#### Texte source
Pierre fait patch dans l'eau.
Billet des Rois
Feuille de seize
vignettes xylographiques, accompagnées chacune d'un quatrain sur un air
folklorique très ancien, à découper pour "tirer" (au sort) le roi du banquet de
l'Epiphanie. Il en fut surtout produit à Tournai, en imitation de Lille; mais
Mons en produisait aussi au début du XIXe siècle. Aux "billets des Rois" du
Hainaut et du centre de la Wallonie s'oppose le gâteau des Rois plus répandu
ailleurs. Il contient une fève, une noisette, un noyau d'abricot ou une figurine
de poupon en porcelaine. Le gâteau de Liège, comme celui de Namur ici
représenté, est divisé en huit portions, mais sa partie centrale est séparée par
un creux de la couronne extérieure et appelée mirou, ce qui lui donne la
forme d'une étoile à huit branches.
Une haguète circulant dans la foule en 1928 à Malmédy
Ce masque est le plus
ancien du cwarmê
ou carnaval de Malmedy. Il fait claquer un hape-tchâr ou zigzag, en
jetant le cri de "oûrousse ! vous' bin vite dumander pardon ?" (veux-tu
bien demander pardon ?), à voix de tête avant de capturer une personne au bord
du trottoir qu'il fait s'agenouiller et demander pardon au manche de son balai :
pardon, haguète, à l'cawe do ramon ! Dju nu l' frè djamais pus !
########
#### Jeu de données
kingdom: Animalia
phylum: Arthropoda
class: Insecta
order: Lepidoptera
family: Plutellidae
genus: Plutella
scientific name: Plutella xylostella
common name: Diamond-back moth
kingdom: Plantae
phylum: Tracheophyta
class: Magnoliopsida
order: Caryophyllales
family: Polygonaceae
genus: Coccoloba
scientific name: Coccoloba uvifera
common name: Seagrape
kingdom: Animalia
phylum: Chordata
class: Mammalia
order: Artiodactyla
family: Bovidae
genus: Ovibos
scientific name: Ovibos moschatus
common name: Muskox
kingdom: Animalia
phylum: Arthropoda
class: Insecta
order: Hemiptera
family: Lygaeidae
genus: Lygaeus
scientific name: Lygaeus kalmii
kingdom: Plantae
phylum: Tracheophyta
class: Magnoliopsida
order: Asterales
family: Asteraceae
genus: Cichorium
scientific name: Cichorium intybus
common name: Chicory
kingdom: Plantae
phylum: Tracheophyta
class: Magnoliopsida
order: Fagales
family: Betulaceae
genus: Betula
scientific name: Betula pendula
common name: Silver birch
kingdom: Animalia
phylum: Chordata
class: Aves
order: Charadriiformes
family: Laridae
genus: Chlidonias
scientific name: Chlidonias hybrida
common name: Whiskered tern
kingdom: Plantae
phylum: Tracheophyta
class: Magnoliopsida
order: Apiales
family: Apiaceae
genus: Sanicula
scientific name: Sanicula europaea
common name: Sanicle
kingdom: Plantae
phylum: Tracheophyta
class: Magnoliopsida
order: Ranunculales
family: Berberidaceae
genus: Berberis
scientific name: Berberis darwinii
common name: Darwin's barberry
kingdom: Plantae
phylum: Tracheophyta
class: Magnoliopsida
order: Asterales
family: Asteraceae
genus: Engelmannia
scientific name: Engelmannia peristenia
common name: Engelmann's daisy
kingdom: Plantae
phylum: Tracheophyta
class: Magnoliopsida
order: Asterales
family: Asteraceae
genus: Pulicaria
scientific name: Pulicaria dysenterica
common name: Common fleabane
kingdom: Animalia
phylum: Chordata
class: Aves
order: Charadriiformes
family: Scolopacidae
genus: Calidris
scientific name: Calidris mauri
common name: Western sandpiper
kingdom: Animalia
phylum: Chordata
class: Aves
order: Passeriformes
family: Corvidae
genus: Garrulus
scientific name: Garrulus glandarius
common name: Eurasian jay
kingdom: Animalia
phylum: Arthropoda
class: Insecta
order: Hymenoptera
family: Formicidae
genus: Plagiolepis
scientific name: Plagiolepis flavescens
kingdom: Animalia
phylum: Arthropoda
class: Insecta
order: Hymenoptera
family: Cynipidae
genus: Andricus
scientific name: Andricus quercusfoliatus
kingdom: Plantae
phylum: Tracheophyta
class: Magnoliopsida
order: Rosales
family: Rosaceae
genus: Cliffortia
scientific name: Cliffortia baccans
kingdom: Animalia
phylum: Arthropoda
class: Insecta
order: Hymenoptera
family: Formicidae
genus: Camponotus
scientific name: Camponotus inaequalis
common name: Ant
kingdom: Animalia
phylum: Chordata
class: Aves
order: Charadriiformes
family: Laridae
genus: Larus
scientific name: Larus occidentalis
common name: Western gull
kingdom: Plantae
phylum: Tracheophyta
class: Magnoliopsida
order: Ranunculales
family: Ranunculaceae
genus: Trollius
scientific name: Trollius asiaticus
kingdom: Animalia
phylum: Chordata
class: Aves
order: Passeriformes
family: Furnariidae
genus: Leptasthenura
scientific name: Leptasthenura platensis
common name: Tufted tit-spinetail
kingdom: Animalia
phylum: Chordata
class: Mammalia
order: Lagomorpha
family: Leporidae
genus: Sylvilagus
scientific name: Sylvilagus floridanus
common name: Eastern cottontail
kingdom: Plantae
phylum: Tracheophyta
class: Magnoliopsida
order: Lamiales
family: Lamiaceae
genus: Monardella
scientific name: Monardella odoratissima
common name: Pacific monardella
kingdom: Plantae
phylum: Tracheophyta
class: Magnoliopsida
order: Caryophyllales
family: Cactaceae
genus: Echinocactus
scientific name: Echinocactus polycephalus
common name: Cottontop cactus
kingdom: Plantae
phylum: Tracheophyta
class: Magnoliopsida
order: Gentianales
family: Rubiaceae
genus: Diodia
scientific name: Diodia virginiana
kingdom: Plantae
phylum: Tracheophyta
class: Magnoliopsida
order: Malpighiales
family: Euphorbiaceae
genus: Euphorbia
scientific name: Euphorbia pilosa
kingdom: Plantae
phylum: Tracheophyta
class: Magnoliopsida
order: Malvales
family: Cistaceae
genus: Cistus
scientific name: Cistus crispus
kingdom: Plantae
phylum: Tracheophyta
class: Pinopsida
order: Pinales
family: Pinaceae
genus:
########
▶ _Exercice 1_:
Recopiez fidèlement le passage du texte sur les traditions wallonnes qui commence par les mots contenant « Billet des Rois » et se termine par « à huit branches. ».
▶ _Exercice 2_:
Reprenez le texte sur les traditions wallonnes à partir de sa dernière phrase et poursuivez-le.

▶ _Corrigé 1_:
Billet des Rois
Feuille de seize
vignettes xylographiques, accompagnées chacune d'un quatrain sur un air
folklorique très ancien, à découper pour "tirer" (au sort) le roi du banquet de
l'Epiphanie. Il en fut surtout produit à Tournai, en imitation de Lille; mais
Mons en produisait aussi au début du XIXe siècle. Aux "billets des Rois" du
Hainaut et du centre de la Wallonie s'oppose le gâteau des Rois plus répandu
ailleurs. Il contient une fève, une noisette, un noyau d'abricot ou une figurine
de poupon en porcelaine. Le gâteau de Liège, comme celui de Namur ici
représenté, est divisé en huit portions, mais sa partie centrale est séparée par
un creux de la couronne extérieure et appelée mirou, ce qui lui donne la
forme d'une étoile à huit branches.

▶ _Corrigé 2_:
Un scène d'un rôle carnavalesque dans une cour de ferme en 1951 à
Ster-Francorchamps
Le courrier, sorte
de jockey sur un cheval enrubanné, parcourt le village le matin pour annoncer
que la troupe des jeunes gens est prête à jouer une bouffonnerie wallonne
apprise en secret et qui diffère chaque année. Tous les rôles sont joués par des
hommes. La scène ici représentée est bien connue dans le folklore international
: c'est l'intervention du docteur miraculeux. Le courrier, dès la représentation
terminée, va annoncer la pièce plus loin, où on la recommence.
Chinels défilant dans les rues de Fosses-la-Ville lors du carnaval du Laetare en
1948
Chinel est une
forme abrégée de Polichinel, ce qui en explique les bosses (très stylisées) et
le costume, en satin brillant. Le Chinel
est peut-être une évolution d'un masque plus ancien, le doudou,
c'est-à-dire le "gros difforme", terme qui aurait qualifié les gros-gn' gnos
(les gros genoux); ceux-ci portant le pantalon bouffant arrêté sous les genoux,
de larges vestes bourrées de foin et des manches très longues. Les Chinels
ont remplacé les sabots des doudous par des escarpins, mais ont gardé la
mitre emplumée et enrubannée. Les deux groupes sont porteurs d'un sabre recourbé
avec lequel ils taquinent les femmes et les fumeurs. Les doudous ont
abandonné leur ceinture de grelots.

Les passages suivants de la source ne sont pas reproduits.